» Travail à faire:
a. Relevez toutes les dates qui indiquent un mois et une année dans l'extrait sur l'itinérance et la santé mentale.
b. Écrivez la suite de l'extrait sur l'itinérance et la santé mentale, à partir de sa dernière phrase.

» Extrait:
Le 7 juin 2011, Mario Hamel, 40 ans, a été tué par un policier sur lequel il fonçait avec son couteau.

Le 6 janvier 2012, Farshad Mohammadi, 34 ans, est tombé sous les balles de la police dans le métro de Montréal, armé d'un Exacto.

Tous deux étaient aux prises avec des problèmes de santé mentale.

Alors, une fois qu'on a dit ça, on fait quoi ?

Déposé avant-hier, le rapport du coroner Luc Malouin sur la mort d'Alain Magloire avance des pistes de solution pour réduire le risque. Mais la clé, c'est l'amélioration des soins de santé pour les sans-abri atteints de maladie mentale. Bien sûr, il faut aussi mieux former les policiers et augmenter le nombre de pistolets électriques. Mais le plus important, c'est le traitement des malades.

Le service de psychiatrie du CHUM, dirigé par le Dr Paul Lespérance, a mis sur pied un projet (PRISM) qui donne de très bons résultats et qui ne coûte vraiment pas cher. En deux ans, le PRISM (Projet réaffiliation en itinérance et santé mentale) a permis de sortir 150 itinérants de la rue. Coût par année par patient : 3000 $.

Je ne suis pas une spécialiste de la santé mentale, mais je sais que 3000 $, ce n'est vraiment pas grand-chose pour remettre un être humain sur pied. Sans compter le fait que ne rien faire et de laisser ces personnes vulnérables à elles-mêmes coûte une petite fortune. Le coût social de l'itinérance - urgences, prison, cour, etc. - atteint 50 000 $ par année par personne.

L'idée du PRISM est simple : intervenir auprès des sans-abri dans leur milieu, les soigner et leur trouver un logement.

Ce projet a vu le jour en novembre 2013 à la Mission Old Brewery. Deux psychiatres du CHUM, dont Olivier Farmer qui en est le directeur, sont sur place deux jours par semaine. Patrick Girard, travailleur social, assure la coordination. Il travaille main dans la main avec un intervenant du refuge et une infirmière.

Quelques bureaux servent à la consultation et un dortoir peut accueillir 19 hommes. Depuis peu, le Pavillon pour femmes Patricia Mackenzie offre 10 lits.

On y propose de l'aide, des médicaments, trois repas par jour et un séjour de quatre à six semaines. Quelque 140 patients sont traités par année et le taux de succès est de 75 %. « C'est extraordinaire ! », s'exclame Olivier Farmer.

» Jeu de données:
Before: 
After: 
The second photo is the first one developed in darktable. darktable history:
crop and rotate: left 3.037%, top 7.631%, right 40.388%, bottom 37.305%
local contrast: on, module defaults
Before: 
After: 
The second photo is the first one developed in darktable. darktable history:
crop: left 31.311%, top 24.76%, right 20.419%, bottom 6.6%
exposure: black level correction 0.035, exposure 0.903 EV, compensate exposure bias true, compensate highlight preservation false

* * *

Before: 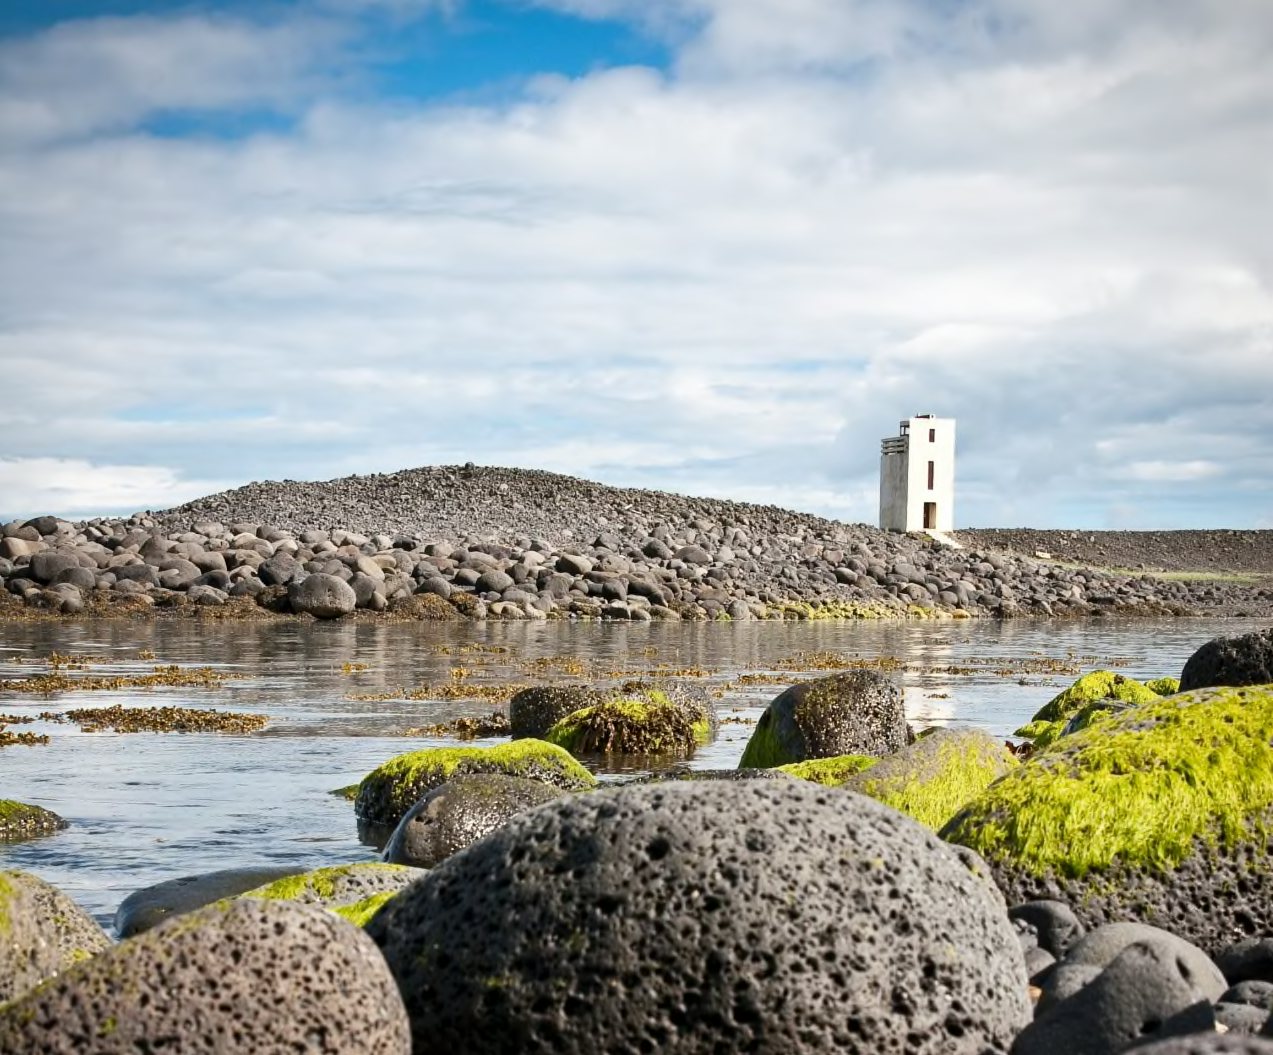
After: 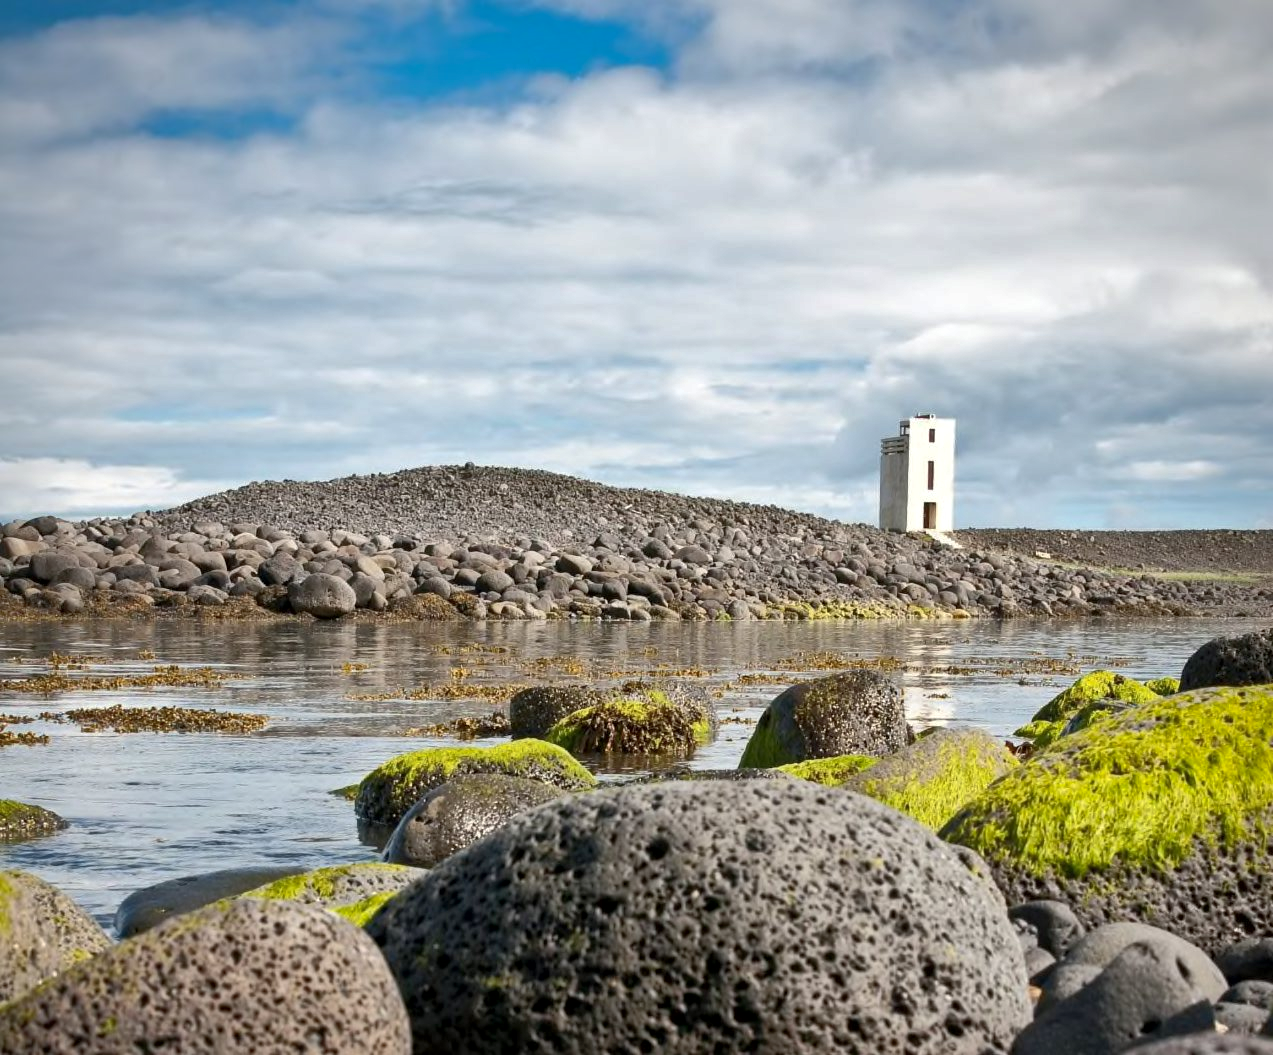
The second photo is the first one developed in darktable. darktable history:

==

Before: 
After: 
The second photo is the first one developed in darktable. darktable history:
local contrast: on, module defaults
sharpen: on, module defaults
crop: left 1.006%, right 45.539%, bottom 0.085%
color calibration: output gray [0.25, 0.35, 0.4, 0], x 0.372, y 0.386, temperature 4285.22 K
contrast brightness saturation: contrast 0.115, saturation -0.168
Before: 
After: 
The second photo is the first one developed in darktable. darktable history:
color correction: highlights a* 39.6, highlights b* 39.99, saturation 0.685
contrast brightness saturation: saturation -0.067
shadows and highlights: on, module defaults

» Réponses:
a.
- 7 juin 2011
- 6 janvier 2012
- novembre 2013

b.
« Au fond, ce n'est pas sorcier, ajoute le Dr Lespérance. Le côté inventif, ce n'est pas le traitement, c'est d'être proche des patients en temps réel. Si le patient est prêt à recevoir des soins aujourd'hui et que tu arrives trois jours plus tard, tu auras peut-être perdu la fenêtre d'opportunité. C'est ça, l'idée, et ça marche. »

Prochaine étape : multiplier les PRISM un peu partout. L'Accueil Bonneau, La rue des Femmes, la Mission Bon Accueil, le Projet autochtone ont manifesté leur intérêt et proposé d'offrir des lits et des ressources. Mais il serait utopique de penser que le PRISM est la seule solution. Les sans-abri ne fréquentent pas tous des refuges. Ils sont souvent dans la rue, au centre-ville.

Le SII (Suivi intensif itinérance), mis en place l'an dernier, permet à une deuxième équipe de traiter des sans-abri qui souffrent de problèmes mentaux plus sévères. On estime qu'il y en a jusqu'à 3000 par jour à Montréal et que près de la moitié ont des troubles sévères.

« Ce serait inimaginable qu'on n'ait pas de service de cancérologie au Québec. Les problèmes de santé mentale, c'est comme le cancer. Ce n'est pas vrai qu'il n'y a rien à faire. Ça se traite », dit le Dr Farmer. Mais justement, le problème, c'est qu'on ne traite pas la santé mentale comme la santé physique. On en parle moins, on y investit moins d'argent et la pression de l'opinion publique n'est pas là pour faire bouger le gouvernement. Le cancer, ça émeut plus que la folie.

Cette indifférence, qui s'exprime envers la santé mentale, a des conséquences encore plus dramatiques dans le cas des personnes plus vulnérables que sont les sans-abri.

Il y aura sans doute d'autres Alain Magloire, mais avec des investissements somme toute modestes, on pourrait sortir de la rue un plus grand nombre d'itinérants. Ce serait évidemment un gain pour eux, mais aussi pour l'ensemble de la population confrontée à ce problème social. Cela changerait le visage de Montréal.